Por Ángel Oropeza
En un estudio realizado por el
psicólogo norteamericano Sherif y sus colegas, se hizo una dramática
demostración de cómo se pueden generar de manera artificial prejuicios y
desconfianza en grupos que, de manera natural, no los tenían.
Los investigadores enviaron
niños de 11 años de edad a un campamento de verano. Una vez allí, fueron
divididos en dos grupos. Durante una semana, ambos grupos vivieron y jugaron
juntos. En esta fase, los niños desarrollaron rápidamente un fuerte apego a sus
grupos. Eligieron nombres para sus equipos (“Serpientes” y “Águilas”) y los
grabaron en sus franelas, e hicieron banderas con los símbolos de sus grupos.
En este punto comenzó la
segunda fase del experimento. A los chicos de cada grupo se les dijo que
realizarían una serie de competencias “suma cero”, donde el triunfo de uno
únicamente es posible si el otro es eliminado. El equipo vencedor recibiría un
trofeo, y sus miembros obtendrían valiosos premios. A medida que los chicos
competían, aumentó la tensión entre los grupos. Al principio se limitaron a
mofas e insultos verbales, pero pronto se produjo una escalada hacia acciones
más directas. Por ejemplo, las Águilas quemaron la bandera de las Serpientes.

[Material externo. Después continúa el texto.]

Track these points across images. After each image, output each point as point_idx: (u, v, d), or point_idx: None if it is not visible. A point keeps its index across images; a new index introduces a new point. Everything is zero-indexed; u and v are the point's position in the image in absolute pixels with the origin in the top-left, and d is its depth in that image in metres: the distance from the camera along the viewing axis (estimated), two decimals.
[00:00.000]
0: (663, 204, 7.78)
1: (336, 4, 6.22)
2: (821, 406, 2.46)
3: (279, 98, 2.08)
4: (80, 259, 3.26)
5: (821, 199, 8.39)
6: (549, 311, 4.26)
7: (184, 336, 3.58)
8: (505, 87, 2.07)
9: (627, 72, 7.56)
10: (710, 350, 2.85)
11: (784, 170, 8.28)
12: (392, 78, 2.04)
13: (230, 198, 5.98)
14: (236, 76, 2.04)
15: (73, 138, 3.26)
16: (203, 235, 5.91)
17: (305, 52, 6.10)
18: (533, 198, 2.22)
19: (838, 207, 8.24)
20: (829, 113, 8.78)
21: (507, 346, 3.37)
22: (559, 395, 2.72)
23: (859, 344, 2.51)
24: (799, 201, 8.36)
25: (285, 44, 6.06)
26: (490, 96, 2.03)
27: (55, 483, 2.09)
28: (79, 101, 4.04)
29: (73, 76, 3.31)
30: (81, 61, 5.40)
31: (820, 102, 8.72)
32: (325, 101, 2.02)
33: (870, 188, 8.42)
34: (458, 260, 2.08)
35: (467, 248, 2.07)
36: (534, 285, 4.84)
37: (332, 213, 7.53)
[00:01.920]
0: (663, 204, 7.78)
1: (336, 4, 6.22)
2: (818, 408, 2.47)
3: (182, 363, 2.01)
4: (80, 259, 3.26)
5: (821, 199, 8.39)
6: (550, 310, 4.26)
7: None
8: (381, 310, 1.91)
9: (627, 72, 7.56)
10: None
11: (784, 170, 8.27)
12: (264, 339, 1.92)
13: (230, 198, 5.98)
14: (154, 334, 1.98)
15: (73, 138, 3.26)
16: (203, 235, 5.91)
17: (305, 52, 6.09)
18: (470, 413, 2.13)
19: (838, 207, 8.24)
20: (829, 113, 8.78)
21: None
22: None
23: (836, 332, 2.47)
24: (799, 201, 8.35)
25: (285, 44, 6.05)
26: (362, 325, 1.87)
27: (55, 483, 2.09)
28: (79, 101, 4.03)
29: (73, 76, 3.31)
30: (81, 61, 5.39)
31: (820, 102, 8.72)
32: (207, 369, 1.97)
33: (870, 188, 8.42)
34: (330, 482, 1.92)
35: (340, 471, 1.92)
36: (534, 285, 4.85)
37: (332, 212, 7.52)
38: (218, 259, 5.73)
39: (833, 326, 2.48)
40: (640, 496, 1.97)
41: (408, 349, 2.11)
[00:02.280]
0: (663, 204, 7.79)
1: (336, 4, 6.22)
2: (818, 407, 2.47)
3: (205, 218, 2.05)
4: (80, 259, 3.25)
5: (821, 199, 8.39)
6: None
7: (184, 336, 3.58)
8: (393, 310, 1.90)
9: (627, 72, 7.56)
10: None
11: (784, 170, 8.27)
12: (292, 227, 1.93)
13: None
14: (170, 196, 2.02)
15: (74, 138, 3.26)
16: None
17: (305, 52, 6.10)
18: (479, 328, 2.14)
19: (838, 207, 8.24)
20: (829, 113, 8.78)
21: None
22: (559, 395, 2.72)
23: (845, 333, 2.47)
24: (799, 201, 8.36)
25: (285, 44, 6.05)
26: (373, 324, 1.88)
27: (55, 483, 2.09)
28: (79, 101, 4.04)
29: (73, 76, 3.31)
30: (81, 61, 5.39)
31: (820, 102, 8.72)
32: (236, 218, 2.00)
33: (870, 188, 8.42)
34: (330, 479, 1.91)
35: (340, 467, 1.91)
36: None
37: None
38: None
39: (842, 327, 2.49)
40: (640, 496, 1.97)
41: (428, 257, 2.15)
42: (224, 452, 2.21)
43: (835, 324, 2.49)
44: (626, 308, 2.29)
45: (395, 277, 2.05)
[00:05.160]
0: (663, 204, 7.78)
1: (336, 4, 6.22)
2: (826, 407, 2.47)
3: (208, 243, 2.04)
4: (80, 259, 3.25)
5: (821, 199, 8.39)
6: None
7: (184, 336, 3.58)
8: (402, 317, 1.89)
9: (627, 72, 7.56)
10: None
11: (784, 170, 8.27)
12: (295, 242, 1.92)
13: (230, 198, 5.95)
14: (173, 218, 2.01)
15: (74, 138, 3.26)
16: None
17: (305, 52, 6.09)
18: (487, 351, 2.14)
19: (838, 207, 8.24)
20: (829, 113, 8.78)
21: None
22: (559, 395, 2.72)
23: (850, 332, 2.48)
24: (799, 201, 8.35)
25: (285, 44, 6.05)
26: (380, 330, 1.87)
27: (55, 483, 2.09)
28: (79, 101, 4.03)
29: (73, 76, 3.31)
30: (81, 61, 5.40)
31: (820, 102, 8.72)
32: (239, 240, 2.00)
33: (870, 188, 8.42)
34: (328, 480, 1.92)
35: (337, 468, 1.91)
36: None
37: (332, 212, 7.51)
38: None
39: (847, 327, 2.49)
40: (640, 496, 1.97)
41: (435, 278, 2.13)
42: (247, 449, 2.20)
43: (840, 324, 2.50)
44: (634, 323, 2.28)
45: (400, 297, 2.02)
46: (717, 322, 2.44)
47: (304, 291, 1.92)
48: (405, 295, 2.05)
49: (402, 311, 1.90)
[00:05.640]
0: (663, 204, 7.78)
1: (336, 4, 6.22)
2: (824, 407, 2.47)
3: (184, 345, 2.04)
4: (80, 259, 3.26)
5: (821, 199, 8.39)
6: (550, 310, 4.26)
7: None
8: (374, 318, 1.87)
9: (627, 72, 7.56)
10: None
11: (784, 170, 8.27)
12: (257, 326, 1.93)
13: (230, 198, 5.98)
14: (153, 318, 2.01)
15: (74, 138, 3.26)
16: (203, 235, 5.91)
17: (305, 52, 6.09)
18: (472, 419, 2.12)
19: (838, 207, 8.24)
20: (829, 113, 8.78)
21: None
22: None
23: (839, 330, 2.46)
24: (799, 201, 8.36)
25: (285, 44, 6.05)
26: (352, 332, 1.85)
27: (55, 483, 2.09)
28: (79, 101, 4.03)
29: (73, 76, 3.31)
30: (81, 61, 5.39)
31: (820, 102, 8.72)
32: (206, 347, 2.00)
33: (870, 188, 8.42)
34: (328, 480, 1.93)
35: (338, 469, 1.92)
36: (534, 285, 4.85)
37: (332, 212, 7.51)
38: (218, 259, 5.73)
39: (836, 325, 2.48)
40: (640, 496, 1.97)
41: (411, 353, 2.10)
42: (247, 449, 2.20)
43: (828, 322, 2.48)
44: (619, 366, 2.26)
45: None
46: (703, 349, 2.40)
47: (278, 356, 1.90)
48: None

Al día siguiente, las Serpientes contratacaron invadiendo la cabaña del rival,
volcando camas y llevándose efectos personales. Entretanto, los dos grupos se
increpaban entre sí tachando a sus contrarios de “traidores”, “cobardes” y
“vendidos”. En poco tiempo, cada grupo mostró hacia el otro los elementos
básicos de un fuerte y artificial prejuicio.
Por suerte, la historia tuvo
un feliz desenlace. En la fase final del estudio, se alteraron intencionalmente
las condiciones, a tal punto que los grupos se vieron en la necesidad de
trabajar juntos para obtener objetivos superiores (metas deseadas por ambos
grupos), lo que produjo drásticos cambios. Después de que los chicos trabajaron
en equipo para restablecer el suministro de agua –previamente saboteado por los
investigadores–, tuvieron que juntar sus ahorros para alquilar una película y
repararon entre todos el camión en el que salían de paseo, se desvanecieron
progresivamente las tensiones entre grupos.
La psicología social ha
comprobado cómo los regímenes fascistas y militaristas de dominación manejan
desde hace mucho tiempo la utilidad de la generación artificial de prejuicios y
desconfianza. Porque la forma más fácil de dominar a un adversario es
dividiéndolo y haciendo que se enfrente entre sí, que crea que el enemigo a
vencer no es quien lo domina sino quien está a su lado sufriendo también la
dominación. No solo su fuerza se reduce a la mitad, sino que el enfrentamiento
intencionalmente fabricado entre sectores artificialmente en pugna permite que
la energía social de reacción e indignación ante tanto sufrimiento no se dirija
hacia el verdadero responsable, que es el gobierno, sino que convenientemente
se desvíe hacia otros compatriotas o grupos que al final también son víctimas
de las mismas tragedias.
Que esta estrategia de generar
desconfianza y división con fines de dominio lo haga la clase política
instalada en el poder es perfectamente explicable. Lo que no se entiende es que
quienes se les oponen se sigan prestando a ese juego perverso, que es la base
de sustentación del modelo de dominación fascista.
Desmontar la creada –y muy
bien reforzada desde el gobierno– arquitectura de prejuicios y desconfianza
entre quienes nos oponemos al régimen es hoy una de las tareas más urgentes por
emprender. Y esa labor comienza por reconocer que sin unidad lo único seguro
que nos espera son seis años más de Maduro en el poder. Lo trágico es que eso
puede perfectamente ocurrir no por la fortaleza ni por el respaldo popular al
régimen, sino porque quienes le adversamos no sepamos ponernos de acuerdo para
postergar nuestros discrepancias hasta después de superada la dictadura. El
problema es que, si esta continúa, ya ninguna de nuestras diferencias
importará, porque simplemente estaremos todos condenados a desaparecer.